Pour Holdigaz, ces dispositions instaurent «un monopole inadmissible» en faveur de la Satom. «Nous contestons l’interdiction qui nous est faite d’offrir nos services dans des zones pourtant déjà équipées en canalisations de distribution de gaz naturel», résume Philippe Petitpierre. Le groupe veveysan a donc recouru contre l’adoption des règlements communaux, avant de faire opposition, étape par étape, à la construction du réseau. Aux instances cantonales de trancher.
La Satom ne lâche pas le morceau, elle non plus.
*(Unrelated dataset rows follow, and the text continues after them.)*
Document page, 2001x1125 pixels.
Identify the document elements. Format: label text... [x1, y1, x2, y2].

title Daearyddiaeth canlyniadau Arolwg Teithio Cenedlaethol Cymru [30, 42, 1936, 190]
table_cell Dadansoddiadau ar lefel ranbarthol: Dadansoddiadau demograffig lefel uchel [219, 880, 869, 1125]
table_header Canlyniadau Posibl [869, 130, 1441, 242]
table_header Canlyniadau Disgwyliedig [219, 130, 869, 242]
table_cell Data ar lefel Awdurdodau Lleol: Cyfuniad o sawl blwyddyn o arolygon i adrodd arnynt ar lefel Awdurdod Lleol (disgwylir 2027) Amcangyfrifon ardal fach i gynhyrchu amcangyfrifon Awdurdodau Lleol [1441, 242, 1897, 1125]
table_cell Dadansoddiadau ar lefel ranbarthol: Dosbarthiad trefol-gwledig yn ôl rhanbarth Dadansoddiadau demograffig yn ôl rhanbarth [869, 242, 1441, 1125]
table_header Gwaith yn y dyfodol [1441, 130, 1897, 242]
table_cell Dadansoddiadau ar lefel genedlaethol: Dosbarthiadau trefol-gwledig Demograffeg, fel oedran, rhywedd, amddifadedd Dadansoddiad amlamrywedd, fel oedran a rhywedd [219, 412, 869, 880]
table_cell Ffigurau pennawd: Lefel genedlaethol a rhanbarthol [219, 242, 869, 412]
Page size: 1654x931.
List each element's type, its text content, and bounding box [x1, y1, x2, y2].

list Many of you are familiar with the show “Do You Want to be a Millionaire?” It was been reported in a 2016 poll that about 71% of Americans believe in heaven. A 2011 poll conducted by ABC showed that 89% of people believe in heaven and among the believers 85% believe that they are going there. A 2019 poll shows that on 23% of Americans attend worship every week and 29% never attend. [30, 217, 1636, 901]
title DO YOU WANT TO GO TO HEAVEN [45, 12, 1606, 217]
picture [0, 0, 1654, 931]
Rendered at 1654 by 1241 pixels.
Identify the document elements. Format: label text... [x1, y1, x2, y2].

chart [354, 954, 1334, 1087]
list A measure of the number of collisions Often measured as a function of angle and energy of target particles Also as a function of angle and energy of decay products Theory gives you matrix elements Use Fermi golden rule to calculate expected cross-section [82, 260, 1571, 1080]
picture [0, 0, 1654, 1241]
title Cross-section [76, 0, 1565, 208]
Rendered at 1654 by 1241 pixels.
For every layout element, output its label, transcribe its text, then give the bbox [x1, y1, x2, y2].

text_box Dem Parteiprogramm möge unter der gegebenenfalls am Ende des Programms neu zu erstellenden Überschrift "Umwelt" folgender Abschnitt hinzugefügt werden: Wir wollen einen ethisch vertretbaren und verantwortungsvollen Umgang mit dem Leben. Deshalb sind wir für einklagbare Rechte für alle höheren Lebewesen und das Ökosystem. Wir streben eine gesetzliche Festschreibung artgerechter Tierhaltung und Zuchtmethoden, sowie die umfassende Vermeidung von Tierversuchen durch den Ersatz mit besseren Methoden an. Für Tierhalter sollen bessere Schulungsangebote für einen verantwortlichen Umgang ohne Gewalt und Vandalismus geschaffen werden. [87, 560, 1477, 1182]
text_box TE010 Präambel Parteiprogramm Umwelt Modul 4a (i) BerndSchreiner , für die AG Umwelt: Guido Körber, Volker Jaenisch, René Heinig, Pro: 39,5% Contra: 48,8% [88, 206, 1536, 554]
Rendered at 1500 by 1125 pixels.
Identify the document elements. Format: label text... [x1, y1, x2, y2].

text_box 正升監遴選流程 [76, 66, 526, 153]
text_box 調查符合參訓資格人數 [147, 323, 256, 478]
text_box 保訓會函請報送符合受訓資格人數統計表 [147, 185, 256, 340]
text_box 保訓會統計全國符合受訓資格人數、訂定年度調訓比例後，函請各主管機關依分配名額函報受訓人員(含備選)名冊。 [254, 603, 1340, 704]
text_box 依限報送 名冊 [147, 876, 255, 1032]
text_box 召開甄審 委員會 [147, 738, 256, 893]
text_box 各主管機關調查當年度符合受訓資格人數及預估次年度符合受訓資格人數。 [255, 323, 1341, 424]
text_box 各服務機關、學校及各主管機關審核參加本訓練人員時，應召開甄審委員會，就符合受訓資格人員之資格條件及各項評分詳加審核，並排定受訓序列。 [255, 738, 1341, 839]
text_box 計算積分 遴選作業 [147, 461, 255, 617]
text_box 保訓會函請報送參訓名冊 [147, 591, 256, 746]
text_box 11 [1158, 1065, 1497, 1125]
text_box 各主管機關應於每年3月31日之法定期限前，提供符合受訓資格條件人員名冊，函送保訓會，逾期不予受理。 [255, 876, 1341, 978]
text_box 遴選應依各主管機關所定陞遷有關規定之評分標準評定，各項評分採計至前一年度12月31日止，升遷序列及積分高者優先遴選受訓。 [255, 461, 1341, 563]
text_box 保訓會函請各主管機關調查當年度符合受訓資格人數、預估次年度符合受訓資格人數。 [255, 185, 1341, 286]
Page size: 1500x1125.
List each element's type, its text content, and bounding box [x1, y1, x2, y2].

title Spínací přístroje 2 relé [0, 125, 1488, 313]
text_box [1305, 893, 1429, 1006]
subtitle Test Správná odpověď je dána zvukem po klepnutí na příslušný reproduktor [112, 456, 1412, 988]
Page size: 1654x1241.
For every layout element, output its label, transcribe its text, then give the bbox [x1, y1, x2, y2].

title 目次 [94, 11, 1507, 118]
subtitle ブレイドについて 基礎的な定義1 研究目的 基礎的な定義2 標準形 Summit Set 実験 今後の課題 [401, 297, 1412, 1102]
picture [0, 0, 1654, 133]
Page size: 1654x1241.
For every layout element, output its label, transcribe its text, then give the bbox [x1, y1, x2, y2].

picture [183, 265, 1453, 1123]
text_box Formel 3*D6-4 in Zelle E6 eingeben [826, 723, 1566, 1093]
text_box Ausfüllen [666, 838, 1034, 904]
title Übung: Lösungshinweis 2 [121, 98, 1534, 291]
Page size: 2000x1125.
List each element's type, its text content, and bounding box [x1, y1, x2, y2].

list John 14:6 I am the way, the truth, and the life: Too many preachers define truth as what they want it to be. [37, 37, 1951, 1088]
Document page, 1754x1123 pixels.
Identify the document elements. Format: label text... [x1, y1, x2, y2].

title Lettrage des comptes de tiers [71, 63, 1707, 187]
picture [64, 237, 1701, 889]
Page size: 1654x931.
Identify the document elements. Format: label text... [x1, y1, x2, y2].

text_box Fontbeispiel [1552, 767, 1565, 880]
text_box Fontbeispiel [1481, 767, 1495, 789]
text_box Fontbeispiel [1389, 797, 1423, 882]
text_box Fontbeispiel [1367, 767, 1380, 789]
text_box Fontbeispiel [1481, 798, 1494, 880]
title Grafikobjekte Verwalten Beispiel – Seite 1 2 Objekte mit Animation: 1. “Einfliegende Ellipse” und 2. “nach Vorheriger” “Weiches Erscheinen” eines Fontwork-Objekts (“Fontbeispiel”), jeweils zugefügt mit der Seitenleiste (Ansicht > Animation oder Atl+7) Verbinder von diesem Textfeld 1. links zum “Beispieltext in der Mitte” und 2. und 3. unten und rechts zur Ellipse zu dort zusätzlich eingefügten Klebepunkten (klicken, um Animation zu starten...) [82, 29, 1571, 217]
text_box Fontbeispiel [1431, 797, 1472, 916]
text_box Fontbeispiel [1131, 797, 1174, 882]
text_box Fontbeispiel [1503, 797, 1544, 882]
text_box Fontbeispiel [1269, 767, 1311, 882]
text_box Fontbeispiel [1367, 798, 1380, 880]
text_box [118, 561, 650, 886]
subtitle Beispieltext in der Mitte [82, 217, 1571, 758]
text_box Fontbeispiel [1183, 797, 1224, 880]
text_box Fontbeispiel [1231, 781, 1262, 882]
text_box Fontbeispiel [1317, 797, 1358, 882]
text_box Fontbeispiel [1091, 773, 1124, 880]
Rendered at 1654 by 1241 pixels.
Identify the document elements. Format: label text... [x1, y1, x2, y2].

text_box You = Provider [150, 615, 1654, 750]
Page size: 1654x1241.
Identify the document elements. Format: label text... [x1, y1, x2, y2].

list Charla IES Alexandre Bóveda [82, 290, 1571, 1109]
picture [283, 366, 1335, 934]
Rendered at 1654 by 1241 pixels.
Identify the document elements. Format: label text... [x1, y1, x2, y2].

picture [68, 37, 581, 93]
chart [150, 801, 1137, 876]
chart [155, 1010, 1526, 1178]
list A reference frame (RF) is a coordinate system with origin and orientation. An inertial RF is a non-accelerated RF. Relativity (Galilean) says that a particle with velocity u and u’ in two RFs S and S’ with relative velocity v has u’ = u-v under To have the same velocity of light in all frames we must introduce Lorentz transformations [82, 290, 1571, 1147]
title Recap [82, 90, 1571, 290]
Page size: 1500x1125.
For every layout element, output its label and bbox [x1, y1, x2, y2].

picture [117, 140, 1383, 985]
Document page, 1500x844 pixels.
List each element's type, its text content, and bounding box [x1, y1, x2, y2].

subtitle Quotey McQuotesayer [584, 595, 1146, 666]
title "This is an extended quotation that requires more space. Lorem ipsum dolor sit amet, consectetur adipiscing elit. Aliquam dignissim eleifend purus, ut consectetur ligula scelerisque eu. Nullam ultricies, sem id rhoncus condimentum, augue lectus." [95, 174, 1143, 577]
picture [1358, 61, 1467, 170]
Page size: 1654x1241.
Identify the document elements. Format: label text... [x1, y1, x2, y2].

Dans l’usine d’incinération, des dizaines d’ouvriers s’activent pour achever les travaux nécessaires à la récupération des rejets de chaleur. Les premiers branchements – vingt bâtiments à Collombey – seront mis en service à la mi-octobre. «Ces clients ont tous signé librement avec nous, puisque les règlements attaqués par les gaziers ne sont toujours pas en vigueur», relève Edi Blatter, directeur de Satom SA. Mais la pose des conduites, qui aurait dû atteindre le centre-ville de Monthey cette année encore, prendra à coup sûr beaucoup de retard.
Edi Blatter n’hésite pas une seconde à parler de scandale. D’importants fonds publics – près de 9 millions au total – ont été alloués au projet de thermoréseau. «Et pourtant, on nous empêche d’alimenter en énergie propre une institution cantonale comme la Castalie!» Résultat: ce centre médico-éducatif pour handicapés, implanté à Monthey, devra continuer à se chauffer au mazout pour une durée indéterminée.
Idem dans le quartier privé du Tronchet, où la Satom va devoir installer des chaufferies de secours. Avec l’achat du mazout, le coût de cette opération dépassera 500 000 francs cet hiver, selon Edi Blatter. Un investissement qui plombera les comptes de l’usine d’incinération, en mains de 95 communes vaudoises et valaisannes. «C’est donc le contribuable qui paiera les pots cassés.»